--- Begin ---

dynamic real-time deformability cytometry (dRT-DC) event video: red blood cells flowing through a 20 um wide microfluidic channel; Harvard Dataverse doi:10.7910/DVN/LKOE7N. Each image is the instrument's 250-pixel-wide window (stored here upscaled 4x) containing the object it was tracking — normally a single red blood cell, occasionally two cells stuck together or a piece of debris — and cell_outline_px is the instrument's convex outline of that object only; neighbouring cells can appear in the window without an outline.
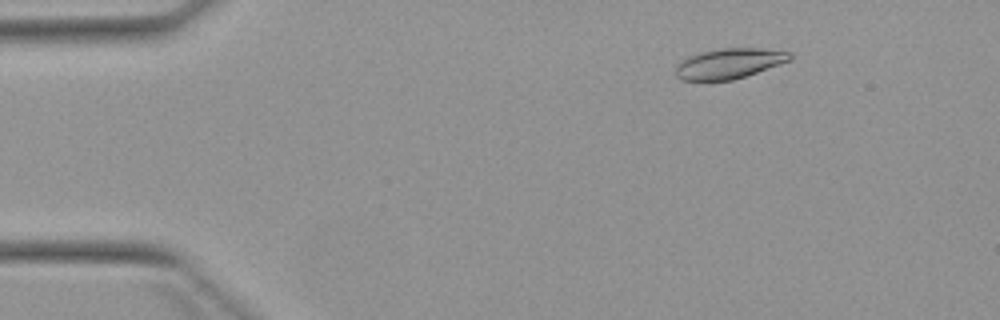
{"species": "Egyptian fruit bat (a non-hibernating species)", "species_latin": "Rousettus aegyptiacus", "temperature_condition": "warm", "stored_images_in_passage": 5, "camera_frame_rate_fps": 3000, "um_per_image_px": 0.085, "animal": {"sex": "female"}, "frame": {"image": 1, "passage_image": 2, "time_ms": 1.333, "image_size_px": [1000, 320], "cell_outline_px": [[792, 60], [732, 80], [680, 80], [676, 76], [676, 64], [680, 60], [688, 56], [700, 52], [724, 48], [760, 48], [792, 52]], "centroid_in_image_um": [61.96, 5.39], "position_along_channel_um": 23.0, "area_um2": 20.11}}
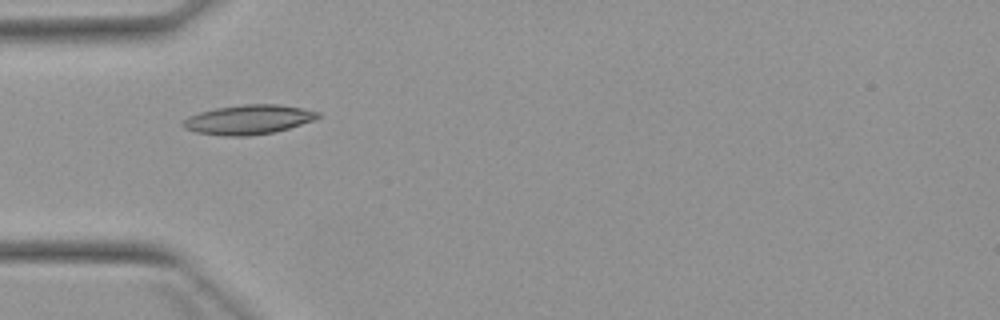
{"frame": {"image": 2, "passage_image": 4, "time_ms": 4.333, "image_size_px": [1000, 320], "cell_outline_px": [[320, 116], [312, 120], [288, 128], [272, 132], [248, 136], [224, 136], [196, 132], [184, 128], [180, 124], [180, 120], [188, 116], [200, 112], [216, 108], [244, 104], [280, 104], [320, 112]], "centroid_in_image_um": [21.04, 10.16], "position_along_channel_um": 64.0, "area_um2": 23.06}}
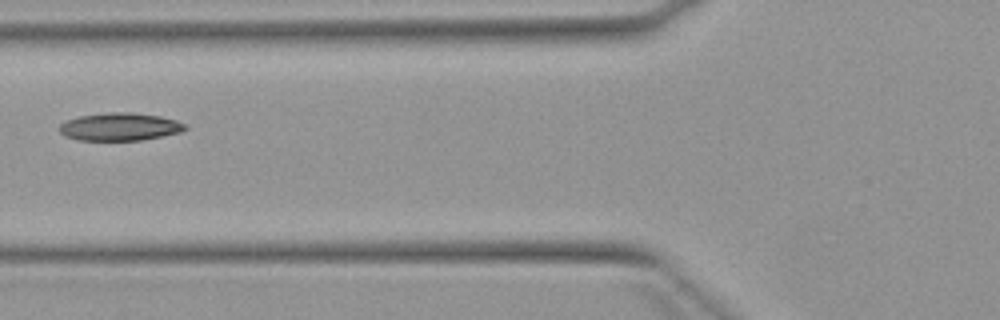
{"frame": {"image": 3, "passage_image": 5, "time_ms": 5.667, "image_size_px": [1000, 320], "cell_outline_px": [[188, 128], [180, 132], [140, 140], [76, 140], [64, 136], [56, 128], [60, 124], [68, 120], [80, 116], [108, 112], [132, 112], [160, 116], [176, 120], [188, 124]], "centroid_in_image_um": [10.17, 10.77], "position_along_channel_um": 115.6, "area_um2": 20.46}}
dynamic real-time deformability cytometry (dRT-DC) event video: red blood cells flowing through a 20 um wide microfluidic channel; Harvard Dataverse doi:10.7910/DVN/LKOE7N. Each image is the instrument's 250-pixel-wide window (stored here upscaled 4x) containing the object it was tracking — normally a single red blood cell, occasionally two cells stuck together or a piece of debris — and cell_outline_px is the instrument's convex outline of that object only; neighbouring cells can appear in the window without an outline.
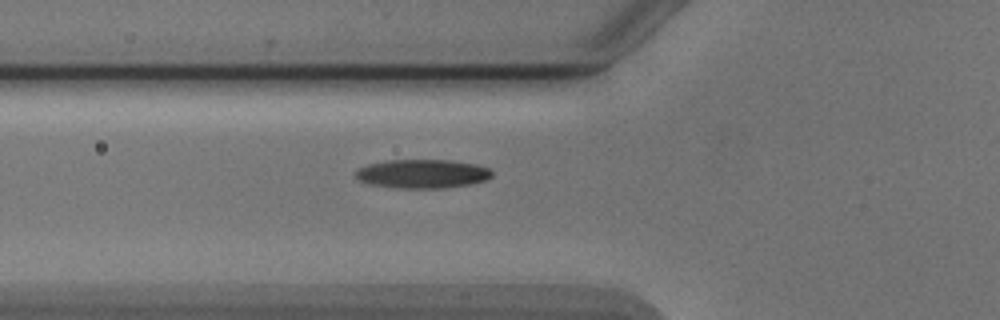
{"species": "Egyptian fruit bat (a non-hibernating species)", "species_latin": "Rousettus aegyptiacus", "temperature_condition": "cold", "stored_images_in_passage": 31, "camera_frame_rate_fps": 3000, "um_per_image_px": 0.085, "animal": {"sex": "male"}, "frame": {"image": 1, "passage_image": 2, "time_ms": 0.333, "image_size_px": [1000, 320], "cell_outline_px": [[492, 176], [484, 180], [468, 184], [444, 188], [396, 188], [368, 184], [360, 180], [356, 176], [356, 168], [368, 164], [388, 160], [448, 160], [476, 164], [488, 168], [492, 172]], "centroid_in_image_um": [35.86, 14.77], "position_along_channel_um": 89.9, "area_um2": 22.83}}
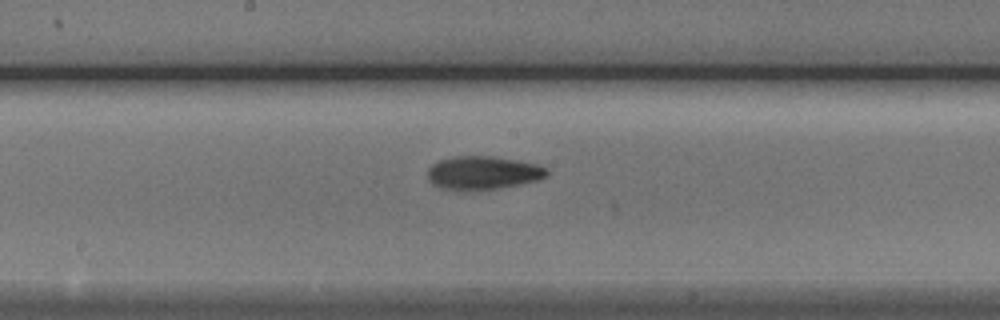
{"frame": {"image": 2, "passage_image": 11, "time_ms": 3.333, "image_size_px": [1000, 320], "cell_outline_px": [[548, 176], [540, 180], [500, 188], [440, 188], [432, 184], [428, 180], [428, 168], [432, 164], [440, 160], [456, 156], [492, 156], [516, 160], [536, 164], [548, 168]], "centroid_in_image_um": [41.09, 14.66], "position_along_channel_um": 207.1, "area_um2": 22.77}}
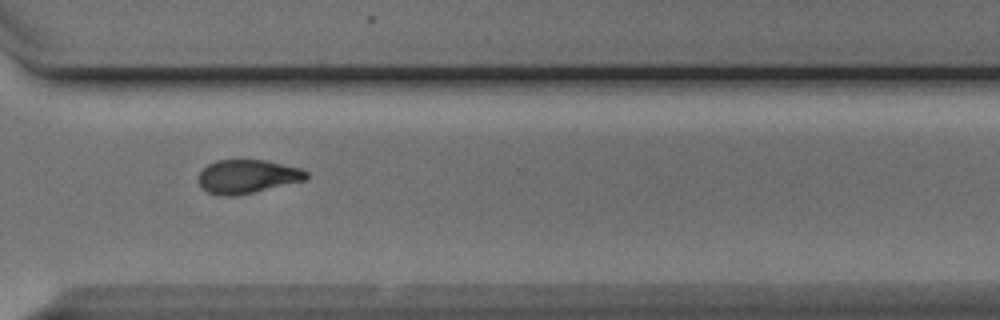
{"frame": {"image": 3, "passage_image": 22, "time_ms": 7.0, "image_size_px": [1000, 320], "cell_outline_px": [[308, 176], [304, 180], [252, 192], [232, 196], [216, 196], [200, 188], [200, 172], [208, 164], [216, 160], [264, 160], [300, 168], [308, 172]], "centroid_in_image_um": [20.99, 15.0], "position_along_channel_um": 349.6, "area_um2": 20.87}}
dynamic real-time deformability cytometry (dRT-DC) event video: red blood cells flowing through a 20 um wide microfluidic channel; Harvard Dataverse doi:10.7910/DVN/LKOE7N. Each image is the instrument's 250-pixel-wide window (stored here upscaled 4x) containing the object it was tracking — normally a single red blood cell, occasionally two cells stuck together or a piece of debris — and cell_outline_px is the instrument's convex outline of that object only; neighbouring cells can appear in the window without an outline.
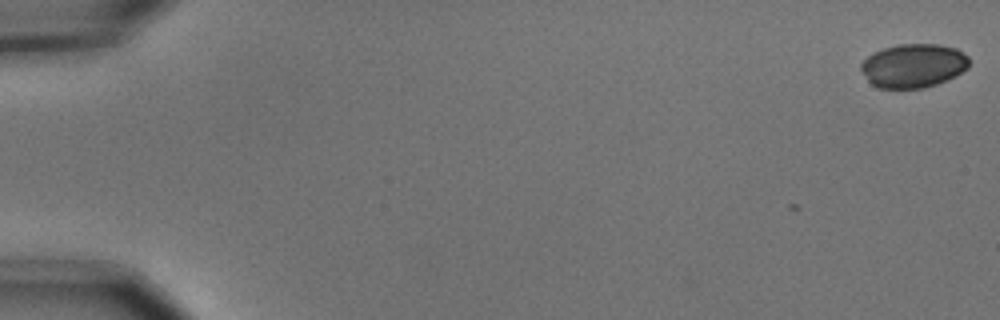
{"species": "common noctule bat (a hibernating species)", "species_latin": "Nyctalus noctula", "temperature_condition": "cold", "stored_images_in_passage": 4, "camera_frame_rate_fps": 3000, "um_per_image_px": 0.085, "animal": {"sex": "male", "body_mass_g": 15.6}, "frame": {"image": 1, "passage_image": 1, "time_ms": 0.0, "image_size_px": [1000, 320], "cell_outline_px": [[968, 68], [948, 80], [924, 88], [876, 88], [868, 80], [860, 68], [860, 64], [868, 56], [884, 48], [896, 44], [940, 44], [956, 48], [968, 56]], "centroid_in_image_um": [77.65, 5.58], "position_along_channel_um": 7.4, "area_um2": 27.63}}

--- End ---

> **WHAT IS NEEDED**
Set down the complete material exactly, but do not include the images.

> **THE REPLY**
dynamic real-time deformability cytometry (dRT-DC) event video: red blood cells flowing through a 20 um wide microfluidic channel; Harvard Dataverse doi:10.7910/DVN/LKOE7N. Each image is the instrument's 250-pixel-wide window (stored here upscaled 4x) containing the object it was tracking — normally a single red blood cell, occasionally two cells stuck together or a piece of debris — and cell_outline_px is the instrument's convex outline of that object only; neighbouring cells can appear in the window without an outline.
{"species": "Egyptian fruit bat (a non-hibernating species)", "species_latin": "Rousettus aegyptiacus", "temperature_condition": "warm", "stored_images_in_passage": 5, "camera_frame_rate_fps": 3000, "um_per_image_px": 0.085, "animal": {"sex": "female"}, "frame": {"image": 1, "passage_image": 2, "time_ms": 1.333, "image_size_px": [1000, 320], "cell_outline_px": [[792, 60], [732, 80], [680, 80], [676, 76], [676, 64], [680, 60], [688, 56], [700, 52], [724, 48], [760, 48], [792, 52]], "centroid_in_image_um": [61.96, 5.39], "position_along_channel_um": 23.0, "area_um2": 20.11}}
{"frame": {"image": 2, "passage_image": 4, "time_ms": 4.333, "image_size_px": [1000, 320], "cell_outline_px": [[320, 116], [312, 120], [288, 128], [272, 132], [248, 136], [224, 136], [196, 132], [184, 128], [180, 124], [180, 120], [188, 116], [200, 112], [216, 108], [244, 104], [280, 104], [320, 112]], "centroid_in_image_um": [21.04, 10.16], "position_along_channel_um": 64.0, "area_um2": 23.06}}
{"frame": {"image": 3, "passage_image": 5, "time_ms": 5.667, "image_size_px": [1000, 320], "cell_outline_px": [[188, 128], [180, 132], [140, 140], [76, 140], [64, 136], [56, 128], [60, 124], [68, 120], [80, 116], [108, 112], [132, 112], [160, 116], [176, 120], [188, 124]], "centroid_in_image_um": [10.17, 10.77], "position_along_channel_um": 115.6, "area_um2": 20.46}}
dynamic real-time deformability cytometry (dRT-DC) event video: red blood cells flowing through a 20 um wide microfluidic channel; Harvard Dataverse doi:10.7910/DVN/LKOE7N. Each image is the instrument's 250-pixel-wide window (stored here upscaled 4x) containing the object it was tracking — normally a single red blood cell, occasionally two cells stuck together or a piece of debris — and cell_outline_px is the instrument's convex outline of that object only; neighbouring cells can appear in the window without an outline.
{"species": "Egyptian fruit bat (a non-hibernating species)", "species_latin": "Rousettus aegyptiacus", "temperature_condition": "cold", "stored_images_in_passage": 31, "camera_frame_rate_fps": 3000, "um_per_image_px": 0.085, "animal": {"sex": "male"}, "frame": {"image": 1, "passage_image": 2, "time_ms": 0.333, "image_size_px": [1000, 320], "cell_outline_px": [[492, 176], [484, 180], [468, 184], [444, 188], [396, 188], [368, 184], [360, 180], [356, 176], [356, 168], [368, 164], [388, 160], [448, 160], [476, 164], [488, 168], [492, 172]], "centroid_in_image_um": [35.86, 14.77], "position_along_channel_um": 89.9, "area_um2": 22.83}}
{"frame": {"image": 2, "passage_image": 11, "time_ms": 3.333, "image_size_px": [1000, 320], "cell_outline_px": [[548, 176], [540, 180], [500, 188], [440, 188], [432, 184], [428, 180], [428, 168], [432, 164], [440, 160], [456, 156], [492, 156], [516, 160], [536, 164], [548, 168]], "centroid_in_image_um": [41.09, 14.66], "position_along_channel_um": 207.1, "area_um2": 22.77}}
{"frame": {"image": 3, "passage_image": 22, "time_ms": 7.0, "image_size_px": [1000, 320], "cell_outline_px": [[308, 176], [304, 180], [252, 192], [232, 196], [216, 196], [200, 188], [200, 172], [208, 164], [216, 160], [264, 160], [300, 168], [308, 172]], "centroid_in_image_um": [20.99, 15.0], "position_along_channel_um": 349.6, "area_um2": 20.87}}
dynamic real-time deformability cytometry (dRT-DC) event video: red blood cells flowing through a 20 um wide microfluidic channel; Harvard Dataverse doi:10.7910/DVN/LKOE7N. Each image is the instrument's 250-pixel-wide window (stored here upscaled 4x) containing the object it was tracking — normally a single red blood cell, occasionally two cells stuck together or a piece of debris — and cell_outline_px is the instrument's convex outline of that object only; neighbouring cells can appear in the window without an outline.
{"species": "common noctule bat (a hibernating species)", "species_latin": "Nyctalus noctula", "temperature_condition": "cold", "stored_images_in_passage": 4, "camera_frame_rate_fps": 3000, "um_per_image_px": 0.085, "animal": {"sex": "male", "body_mass_g": 15.6}, "frame": {"image": 1, "passage_image": 1, "time_ms": 0.0, "image_size_px": [1000, 320], "cell_outline_px": [[968, 68], [948, 80], [924, 88], [876, 88], [868, 80], [860, 68], [860, 64], [868, 56], [884, 48], [896, 44], [940, 44], [956, 48], [968, 56]], "centroid_in_image_um": [77.65, 5.58], "position_along_channel_um": 7.4, "area_um2": 27.63}}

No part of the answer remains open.